Task: Set down the entries exactly. No line may differ from its source.

Recorded data:
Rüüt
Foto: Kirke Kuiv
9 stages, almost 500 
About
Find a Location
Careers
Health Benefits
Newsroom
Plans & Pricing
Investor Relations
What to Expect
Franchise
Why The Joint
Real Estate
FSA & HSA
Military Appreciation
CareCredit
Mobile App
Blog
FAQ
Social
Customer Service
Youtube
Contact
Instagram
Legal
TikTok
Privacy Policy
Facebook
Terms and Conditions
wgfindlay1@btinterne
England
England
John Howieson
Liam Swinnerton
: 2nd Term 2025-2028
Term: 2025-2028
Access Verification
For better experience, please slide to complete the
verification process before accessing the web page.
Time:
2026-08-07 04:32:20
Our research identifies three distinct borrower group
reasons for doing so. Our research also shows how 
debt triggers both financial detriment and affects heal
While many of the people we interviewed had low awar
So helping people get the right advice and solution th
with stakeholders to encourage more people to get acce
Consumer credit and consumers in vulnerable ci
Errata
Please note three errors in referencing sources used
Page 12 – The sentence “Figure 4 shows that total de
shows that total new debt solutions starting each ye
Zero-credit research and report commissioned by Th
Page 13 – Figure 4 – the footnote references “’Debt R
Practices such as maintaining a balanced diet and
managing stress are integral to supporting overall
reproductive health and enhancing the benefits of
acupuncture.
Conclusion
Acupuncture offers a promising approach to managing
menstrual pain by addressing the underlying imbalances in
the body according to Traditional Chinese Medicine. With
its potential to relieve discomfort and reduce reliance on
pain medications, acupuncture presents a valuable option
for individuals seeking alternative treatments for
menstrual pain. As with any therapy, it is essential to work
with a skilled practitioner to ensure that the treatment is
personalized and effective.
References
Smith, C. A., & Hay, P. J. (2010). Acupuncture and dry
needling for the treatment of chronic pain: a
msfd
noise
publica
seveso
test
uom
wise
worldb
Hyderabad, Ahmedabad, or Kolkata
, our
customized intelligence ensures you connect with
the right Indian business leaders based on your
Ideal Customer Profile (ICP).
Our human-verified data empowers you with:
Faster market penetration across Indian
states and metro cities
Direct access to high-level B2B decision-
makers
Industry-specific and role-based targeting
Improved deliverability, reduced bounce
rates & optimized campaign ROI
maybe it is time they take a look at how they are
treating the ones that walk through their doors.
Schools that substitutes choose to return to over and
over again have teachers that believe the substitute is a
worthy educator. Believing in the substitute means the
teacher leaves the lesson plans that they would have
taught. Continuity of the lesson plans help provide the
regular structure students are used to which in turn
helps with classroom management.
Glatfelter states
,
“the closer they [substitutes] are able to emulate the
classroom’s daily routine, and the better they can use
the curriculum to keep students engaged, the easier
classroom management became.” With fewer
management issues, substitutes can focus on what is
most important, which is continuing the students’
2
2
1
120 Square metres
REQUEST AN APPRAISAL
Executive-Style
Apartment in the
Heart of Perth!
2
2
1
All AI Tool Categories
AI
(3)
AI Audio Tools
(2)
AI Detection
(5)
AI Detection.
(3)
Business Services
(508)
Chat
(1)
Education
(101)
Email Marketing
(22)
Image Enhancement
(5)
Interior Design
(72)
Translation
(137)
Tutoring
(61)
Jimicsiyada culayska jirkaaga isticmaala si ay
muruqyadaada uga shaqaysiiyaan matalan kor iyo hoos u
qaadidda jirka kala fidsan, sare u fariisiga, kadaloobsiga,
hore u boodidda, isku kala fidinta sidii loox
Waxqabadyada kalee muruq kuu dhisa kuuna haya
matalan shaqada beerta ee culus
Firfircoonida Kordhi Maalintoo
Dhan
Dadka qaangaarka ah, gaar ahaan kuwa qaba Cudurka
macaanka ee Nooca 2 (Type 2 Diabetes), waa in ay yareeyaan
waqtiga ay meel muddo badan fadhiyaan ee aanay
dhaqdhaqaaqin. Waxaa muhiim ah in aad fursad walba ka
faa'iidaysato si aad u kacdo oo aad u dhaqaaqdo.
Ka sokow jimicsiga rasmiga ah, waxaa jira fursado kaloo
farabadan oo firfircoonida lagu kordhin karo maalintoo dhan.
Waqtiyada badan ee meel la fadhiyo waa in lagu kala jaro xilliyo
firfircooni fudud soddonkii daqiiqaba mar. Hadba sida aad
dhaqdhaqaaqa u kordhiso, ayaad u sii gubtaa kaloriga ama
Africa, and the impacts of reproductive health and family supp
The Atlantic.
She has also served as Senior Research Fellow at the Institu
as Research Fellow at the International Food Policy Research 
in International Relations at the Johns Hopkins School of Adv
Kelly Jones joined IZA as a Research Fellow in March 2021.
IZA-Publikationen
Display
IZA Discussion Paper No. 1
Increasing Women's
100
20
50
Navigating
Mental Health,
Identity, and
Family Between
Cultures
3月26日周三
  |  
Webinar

Answer to the exercise:
Rüüt
Foto: Kirke Kuiv
9 stages, almost 500 
About
Find a Location
Careers
Health Benefits
Newsroom
Plans & Pricing
Investor Relations
What to Expect
Franchise
Why The Joint
Real Estate
FSA & HSA
Military Appreciation
CareCredit
Mobile App
Blog
FAQ
Social
Customer Service
Youtube
Contact
Instagram
Legal
TikTok
Privacy Policy
Facebook
Terms and Conditions
wgfindlay1@btinterne
England
England
John Howieson
Liam Swinnerton
: 2nd Term 2025-2028
Term: 2025-2028
Access Verification
For better experience, please slide to complete the
verification process before accessing the web page.
Time:
2026-08-07 04:32:20
Our research identifies three distinct borrower group
reasons for doing so. Our research also shows how 
debt triggers both financial detriment and affects heal
While many of the people we interviewed had low awar
So helping people get the right advice and solution th
with stakeholders to encourage more people to get acce
Consumer credit and consumers in vulnerable ci
Errata
Please note three errors in referencing sources used
Page 12 – The sentence “Figure 4 shows that total de
shows that total new debt solutions starting each ye
Zero-credit research and report commissioned by Th
Page 13 – Figure 4 – the footnote references “’Debt R
Practices such as maintaining a balanced diet and
managing stress are integral to supporting overall
reproductive health and enhancing the benefits of
acupuncture.
Conclusion
Acupuncture offers a promising approach to managing
menstrual pain by addressing the underlying imbalances in
the body according to Traditional Chinese Medicine. With
its potential to relieve discomfort and reduce reliance on
pain medications, acupuncture presents a valuable option
for individuals seeking alternative treatments for
menstrual pain. As with any therapy, it is essential to work
with a skilled practitioner to ensure that the treatment is
personalized and effective.
References
Smith, C. A., & Hay, P. J. (2010). Acupuncture and dry
needling for the treatment of chronic pain: a
msfd
noise
publica
seveso
test
uom
wise
worldb
Hyderabad, Ahmedabad, or Kolkata
, our
customized intelligence ensures you connect with
the right Indian business leaders based on your
Ideal Customer Profile (ICP).
Our human-verified data empowers you with:
Faster market penetration across Indian
states and metro cities
Direct access to high-level B2B decision-
makers
Industry-specific and role-based targeting
Improved deliverability, reduced bounce
rates & optimized campaign ROI
maybe it is time they take a look at how they are
treating the ones that walk through their doors.
Schools that substitutes choose to return to over and
over again have teachers that believe the substitute is a
worthy educator. Believing in the substitute means the
teacher leaves the lesson plans that they would have
taught. Continuity of the lesson plans help provide the
regular structure students are used to which in turn
helps with classroom management.
Glatfelter states
,
“the closer they [substitutes] are able to emulate the
classroom’s daily routine, and the better they can use
the curriculum to keep students engaged, the easier
classroom management became.” With fewer
management issues, substitutes can focus on what is
most important, which is continuing the students’
2
2
1
120 Square metres
REQUEST AN APPRAISAL
Executive-Style
Apartment in the
Heart of Perth!
2
2
1
All AI Tool Categories
AI
(3)
AI Audio Tools
(2)
AI Detection
(5)
AI Detection.
(3)
Business Services
(508)
Chat
(1)
Education
(101)
Email Marketing
(22)
Image Enhancement
(5)
Interior Design
(72)
Translation
(137)
Tutoring
(61)
Jimicsiyada culayska jirkaaga isticmaala si ay
muruqyadaada uga shaqaysiiyaan matalan kor iyo hoos u
qaadidda jirka kala fidsan, sare u fariisiga, kadaloobsiga,
hore u boodidda, isku kala fidinta sidii loox
Waxqabadyada kalee muruq kuu dhisa kuuna haya
matalan shaqada beerta ee culus
Firfircoonida Kordhi Maalintoo
Dhan
Dadka qaangaarka ah, gaar ahaan kuwa qaba Cudurka
macaanka ee Nooca 2 (Type 2 Diabetes), waa in ay yareeyaan
waqtiga ay meel muddo badan fadhiyaan ee aanay
dhaqdhaqaaqin. Waxaa muhiim ah in aad fursad walba ka
faa'iidaysato si aad u kacdo oo aad u dhaqaaqdo.
Ka sokow jimicsiga rasmiga ah, waxaa jira fursado kaloo
farabadan oo firfircoonida lagu kordhin karo maalintoo dhan.
Waqtiyada badan ee meel la fadhiyo waa in lagu kala jaro xilliyo
firfircooni fudud soddonkii daqiiqaba mar. Hadba sida aad
dhaqdhaqaaqa u kordhiso, ayaad u sii gubtaa kaloriga ama
Africa, and the impacts of reproductive health and family supp
The Atlantic.
She has also served as Senior Research Fellow at the Institu
as Research Fellow at the International Food Policy Research 
in International Relations at the Johns Hopkins School of Adv
Kelly Jones joined IZA as a Research Fellow in March 2021.
IZA-Publikationen
Display
IZA Discussion Paper No. 1
Increasing Women's
100
20
50
Navigating
Mental Health,
Identity, and
Family Between
Cultures
3月26日周三
  |  
Webinar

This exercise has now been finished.